* begin SOURCE EXCERPT *

Creative Confidence: Unleashing The Creative Potential Within Us All
December 10, 2013 Leave a comment
Updated: Saturday December 7, 2013 MYT 11:01:48 AM
Age-old question answered
BY NICK WALKER
The Kelley brothers, David (right) founder of IDEO and Tom
Creative Confidence: Unleashing The Creative Potential Within Us All
Authors: Tom Kelley and David Kelley
Publisher: Crown
TODAY, the demand for reviews of business-related non-fiction remains robust. And the market gets what the market wants from middle-aged me. At least, until I can commoditise my daydreams. But the younger me naturally sought out genres more appealing to the juvenile mind. And for a while – while I was a “tweenie” – my passion was for those wonderful illustrated Tin Tin books (which have stood the test of time; they still sell well today).So when I noticed that the authors of CreativeConfidence looked uncannily like Thomson and Thompson, two bungling detectives who cropped up in just about every far-flung Tin Tin adventure, I was intrigued more by their faces than by the uninspired title of this work. After all, it’s an overworked theme: is creativity inherent or can it be learned? Most titles that address this question flounder in a morass of inconclusive personal observations and trite truisms.

* end SOURCE EXCERPT *
* begin MATERIAL SUPPLIED *

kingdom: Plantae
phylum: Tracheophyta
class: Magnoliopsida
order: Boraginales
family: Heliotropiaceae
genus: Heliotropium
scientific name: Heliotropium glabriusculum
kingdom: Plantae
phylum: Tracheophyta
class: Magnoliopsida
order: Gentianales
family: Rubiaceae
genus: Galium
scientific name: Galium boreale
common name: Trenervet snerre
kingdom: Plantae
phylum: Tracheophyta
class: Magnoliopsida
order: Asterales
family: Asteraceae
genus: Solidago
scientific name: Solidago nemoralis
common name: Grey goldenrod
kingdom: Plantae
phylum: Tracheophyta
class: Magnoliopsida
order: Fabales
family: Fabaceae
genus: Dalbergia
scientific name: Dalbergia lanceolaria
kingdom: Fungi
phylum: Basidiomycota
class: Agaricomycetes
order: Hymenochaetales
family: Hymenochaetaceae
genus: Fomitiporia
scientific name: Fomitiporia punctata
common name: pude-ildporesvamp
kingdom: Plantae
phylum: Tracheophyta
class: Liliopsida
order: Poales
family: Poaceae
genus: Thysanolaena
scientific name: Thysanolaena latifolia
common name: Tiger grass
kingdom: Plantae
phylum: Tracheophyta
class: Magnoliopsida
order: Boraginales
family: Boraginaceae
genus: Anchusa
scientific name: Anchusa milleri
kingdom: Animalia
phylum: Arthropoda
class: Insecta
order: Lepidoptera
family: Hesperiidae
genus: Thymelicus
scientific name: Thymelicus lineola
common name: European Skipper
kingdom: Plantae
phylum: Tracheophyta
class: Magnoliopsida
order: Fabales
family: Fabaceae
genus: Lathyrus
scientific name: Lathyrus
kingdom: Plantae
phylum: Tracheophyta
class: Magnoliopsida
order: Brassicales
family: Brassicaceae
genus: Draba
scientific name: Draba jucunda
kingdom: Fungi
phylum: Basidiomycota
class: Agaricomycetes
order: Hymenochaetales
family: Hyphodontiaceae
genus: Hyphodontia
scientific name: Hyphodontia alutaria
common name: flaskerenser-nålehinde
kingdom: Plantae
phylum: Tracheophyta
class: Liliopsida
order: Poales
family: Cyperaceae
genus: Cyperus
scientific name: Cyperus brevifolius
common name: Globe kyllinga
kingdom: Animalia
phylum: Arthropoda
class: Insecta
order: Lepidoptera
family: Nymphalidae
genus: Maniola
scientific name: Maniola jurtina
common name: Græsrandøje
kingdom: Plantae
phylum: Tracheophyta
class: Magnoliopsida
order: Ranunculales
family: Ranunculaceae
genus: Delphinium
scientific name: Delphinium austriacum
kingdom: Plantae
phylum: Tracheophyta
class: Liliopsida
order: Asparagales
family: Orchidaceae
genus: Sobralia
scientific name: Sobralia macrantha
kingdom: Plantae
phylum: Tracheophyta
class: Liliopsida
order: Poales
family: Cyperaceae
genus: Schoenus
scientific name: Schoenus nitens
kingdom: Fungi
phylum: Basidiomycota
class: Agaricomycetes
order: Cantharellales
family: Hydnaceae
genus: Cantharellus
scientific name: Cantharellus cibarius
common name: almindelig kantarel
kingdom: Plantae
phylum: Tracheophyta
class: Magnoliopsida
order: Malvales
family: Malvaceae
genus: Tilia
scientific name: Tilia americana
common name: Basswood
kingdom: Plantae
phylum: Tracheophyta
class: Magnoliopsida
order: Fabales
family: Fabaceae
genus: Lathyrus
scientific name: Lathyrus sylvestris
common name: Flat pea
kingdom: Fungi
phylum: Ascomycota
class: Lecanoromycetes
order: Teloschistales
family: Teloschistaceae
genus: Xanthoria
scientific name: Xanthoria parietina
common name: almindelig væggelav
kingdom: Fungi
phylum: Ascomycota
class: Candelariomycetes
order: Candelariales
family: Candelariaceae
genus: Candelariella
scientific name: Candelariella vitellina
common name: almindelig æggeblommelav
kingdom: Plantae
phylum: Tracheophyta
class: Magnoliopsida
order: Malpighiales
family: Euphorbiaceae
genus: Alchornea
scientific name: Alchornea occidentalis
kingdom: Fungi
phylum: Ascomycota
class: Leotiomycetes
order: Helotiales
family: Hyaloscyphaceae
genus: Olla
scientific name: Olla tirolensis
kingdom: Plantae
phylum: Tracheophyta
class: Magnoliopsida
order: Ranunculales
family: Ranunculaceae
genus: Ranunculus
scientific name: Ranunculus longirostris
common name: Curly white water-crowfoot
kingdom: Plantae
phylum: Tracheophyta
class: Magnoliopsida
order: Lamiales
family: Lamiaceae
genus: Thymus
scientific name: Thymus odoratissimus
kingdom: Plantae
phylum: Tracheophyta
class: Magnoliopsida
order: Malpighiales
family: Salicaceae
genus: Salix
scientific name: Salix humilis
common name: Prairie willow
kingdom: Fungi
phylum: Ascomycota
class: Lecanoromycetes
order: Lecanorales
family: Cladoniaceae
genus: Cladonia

* end MATERIAL SUPPLIED *

Could you copy the book review in full, word for word, from its first line to its last?

* **SOLUTION TO THIS TASK**:
Creative Confidence: Unleashing The Creative Potential Within Us All
December 10, 2013 Leave a comment
Updated: Saturday December 7, 2013 MYT 11:01:48 AM
Age-old question answered
BY NICK WALKER
The Kelley brothers, David (right) founder of IDEO and Tom
Creative Confidence: Unleashing The Creative Potential Within Us All
Authors: Tom Kelley and David Kelley
Publisher: Crown
TODAY, the demand for reviews of business-related non-fiction remains robust. And the market gets what the market wants from middle-aged me. At least, until I can commoditise my daydreams. But the younger me naturally sought out genres more appealing to the juvenile mind. And for a while – while I was a “tweenie” – my passion was for those wonderful illustrated Tin Tin books (which have stood the test of time; they still sell well today).So when I noticed that the authors of CreativeConfidence looked uncannily like Thomson and Thompson, two bungling detectives who cropped up in just about every far-flung Tin Tin adventure, I was intrigued more by their faces than by the uninspired title of this work. After all, it’s an overworked theme: is creativity inherent or can it be learned? Most titles that address this question flounder in a morass of inconclusive personal observations and trite truisms.